Excessive Microglia Activation May Underly Seizure Onset in CLN1
The number of activated microglia — the brain’s resident immune cells — are significantly increased by the time seizures start to occur in a mouse model of infantile Batten disease, also known as CLN1 disease, a study shows.
Suppressing P2X7R, a receptor protein mainly found at the surface of microglia, significantly reduced the number and total duration of seizures in these mice.
These findings suggest that microglia activation contributes to the development of seizures in infantile Batten, and its suppression may be a new therapeutic avenue for this condition, the researchers noted.
The study, “Seizures in PPT1 Knock-In Mice Are Associated with Inflammatory Activation of Microglia,” was published in the International Journal of Molecular Sciences.
Batten disease is a group of rare neurodegenerative conditions caused by mutations in at least 13 different genes. These mutations lead to the toxic accumulation of waste molecules inside lysosomes — the cells’ recycling compartments — mainly in brain cells, leading to nerve cell, or neuron, damage and death.
Infantile Batten disease is caused by a deficiency in the PPT1 enzyme due to mutations in the CLN1 gene and is “the fastest developing and most severe type” of Batten, the researchers wrote.
Increasing evidence suggests that microglia and its cell surface receptor P2X7R are involved in seizure activation.
“Activated by ATP that is released from neuronal terminals, leaked from the damaged cellular membrane of neurons, or outpoured from astrocytes, P2X7 mediates inflammatory activation of microglia,” the researchers wrote.
ATP is the energy-storing molecule that enables all cells to function.

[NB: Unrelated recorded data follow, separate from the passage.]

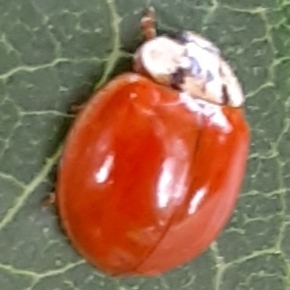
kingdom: Animalia
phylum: Arthropoda
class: Insecta
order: Coleoptera
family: Coccinellidae
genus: Harmonia
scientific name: Harmonia axyridis
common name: Harlequin ladybird
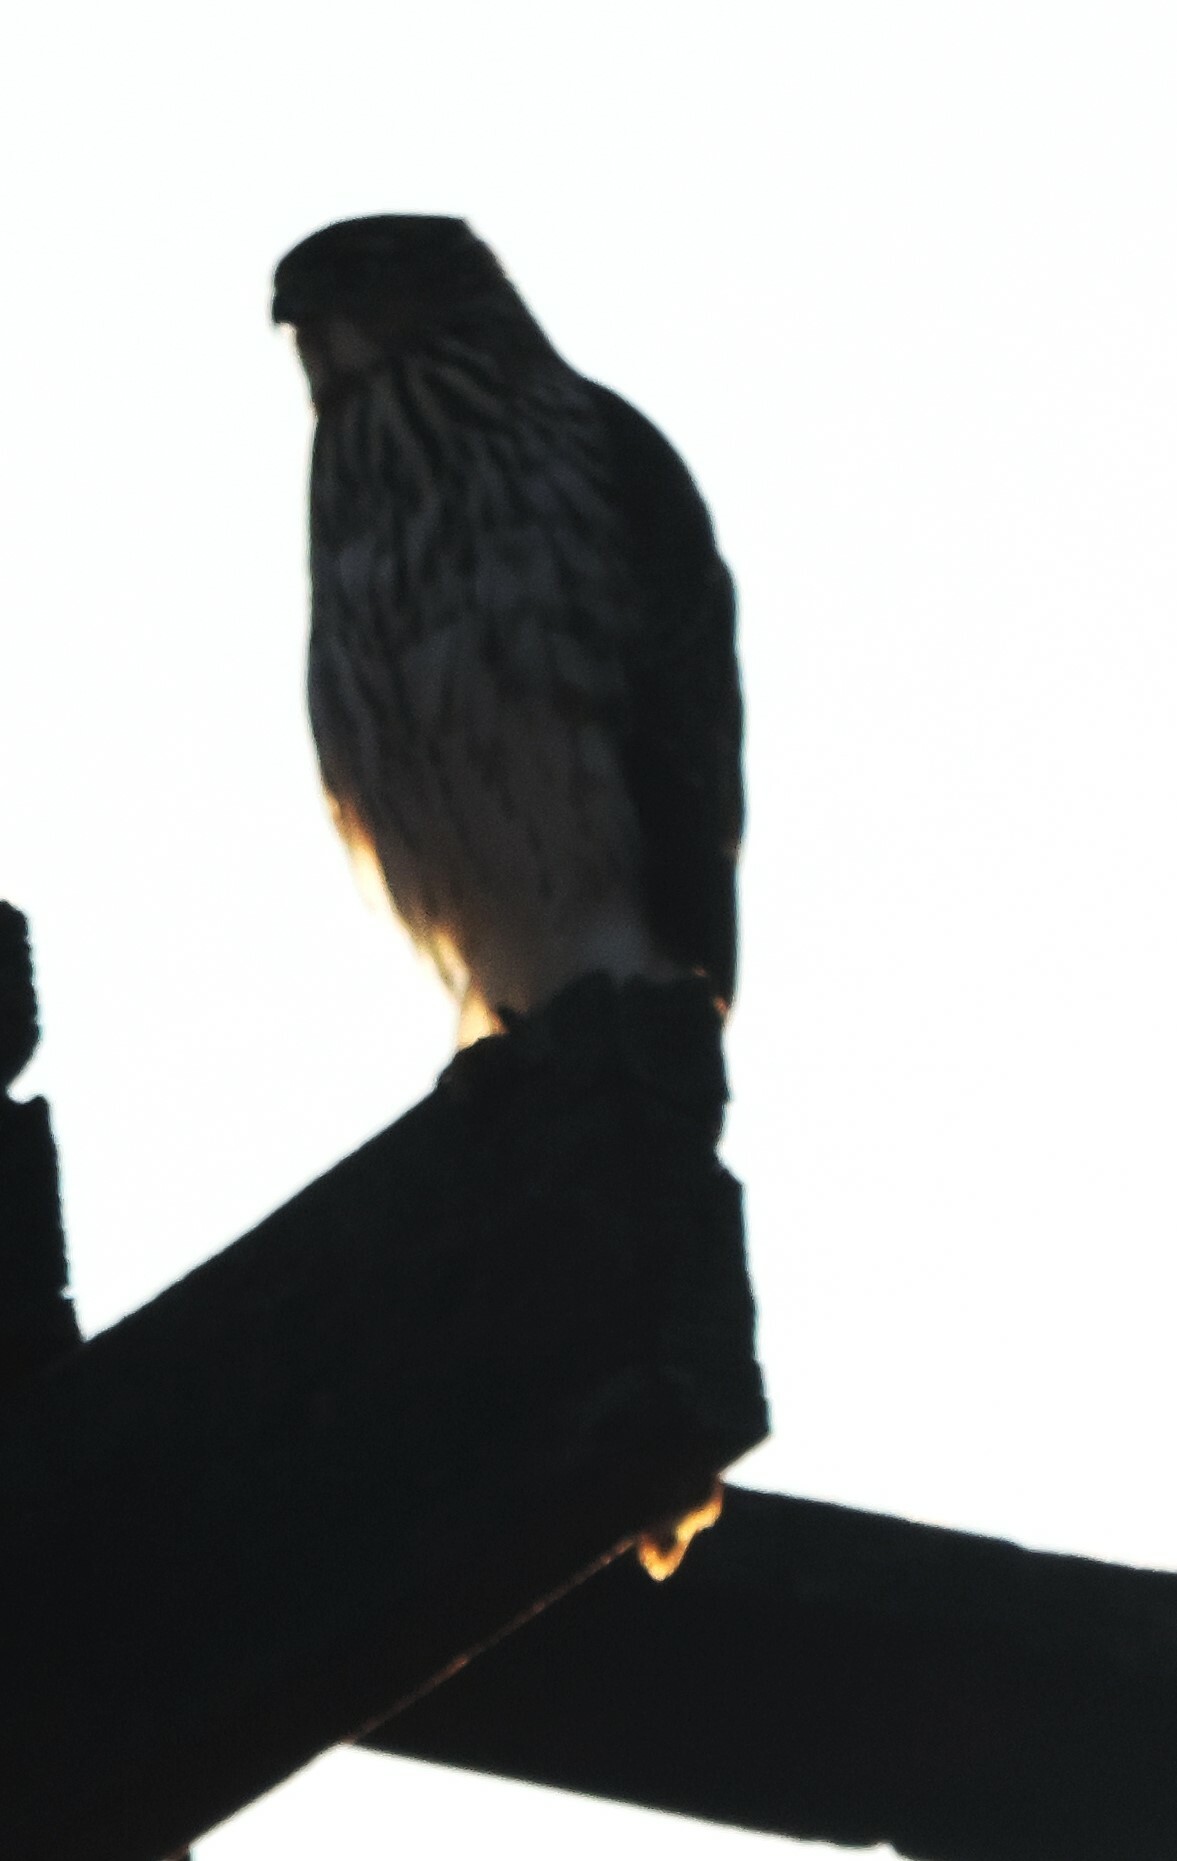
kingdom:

Astrocytes are brain cells involved in providing neuronal support and nutrition, but whose abnormal activity has been implicated in neurological disorders.
“Activated microglia release inflammatory [molecules], which results in neuronal inflammation, damage, and seizure onset,” the researchers wrote.
The levels of microglial markers in the brain’s hippocampus are significantly higher in people with seizures than in those without. The hippocampus is a brain region involved in memory and learning and whose shrinkage is associated with epilepsy and neurodegenerative diseases such as Batten.
However, the mechanisms underlying seizure occurrence in infantile Batten remain largely unclear.
Now, a team of researchers at Xinxiang Medical University in China discovered that P2X7R and microglia activation may indeed contribute to seizures in CLN1 disease.
Using a mouse model of infantile Batten that carries R151X, the most common disease-causing CLN1 mutation, the researchers first found that seizures started at the age of 7 months — a few months after the reported development of significant motor deficits.
Also, the number of microglia and the levels of CD68, a marker of activated microglia, in the hippocampus were stable between the animals’ first and sixth month of life, but showed a significant increase at 7 months old.
This increase in microglia activation by the time of seizure onset was accompanied by significantly impaired inhibitory, or suppressive, neuronal signaling and a significant increase in neuronal death in the hippocampus. Notably, the loss of inhibitory neurons or input is associated with Batten disease and epilepsy.
No significant changes in these cells or markers were observed with increasing age in the hippocampus of healthy mice.
At 7 months of age, the hippocampus of mice with infantile Batten-like disease also showed significantly higher levels of ATP and pro-inflammatory TNF-alpha relative to healthy mice. ATP levels were even more increased when 7-month-old mice were experiencing seizures.
Moreover, treatment with A-438079, a suppressor of P2X7R, significantly reduced the number and duration of seizures in mice with infantile Batten-like disease.
These findings highlight the role of P2X7R and microglia activation in the development of seizures in CLN1 disease.
Interestingly, pronounced hippocampal astrocyte activation was found to occur earlier in time, with the levels of GFAP, a marker of activated astrocytes, being significantly increased from 4 months of age onward and with no major differences between months 6 and 7.
While this is not consistent with the timing of seizure onset in mice with infantile Batten-like disease, “the early and dramatic increase in GFAP expression” observed in this and previous studies suggests that “astrocytes play a role in neuroinflammation and microglial activation … in response to neuronal damage and death,” the researchers wrote.
Based on these findings, the team hypothesized that ATP’s release by damaged neurons and/or activated astrocytes and its subsequent binding to P2X7R at the surface of microglia are key to activate microglia and increase the production of pro-inflammatory molecules.
These molecules promote neuroinflammation, increasing the release of ATP and glutamate, the major “excitatory” chemical messenger in the brain, which in turn causes excess neuronal activation and seizures.
Seizures result in more nerve cell damage and ATP release, leading to a never-ending cycle of neuroinflammation, seizures, and neuronal damage and death.
As such, therapeutic approaches based on the suppression of microglia activation, either targeting P2X7R or ATP, “may be effective for the treatment of [infantile Batten],” the team wrote.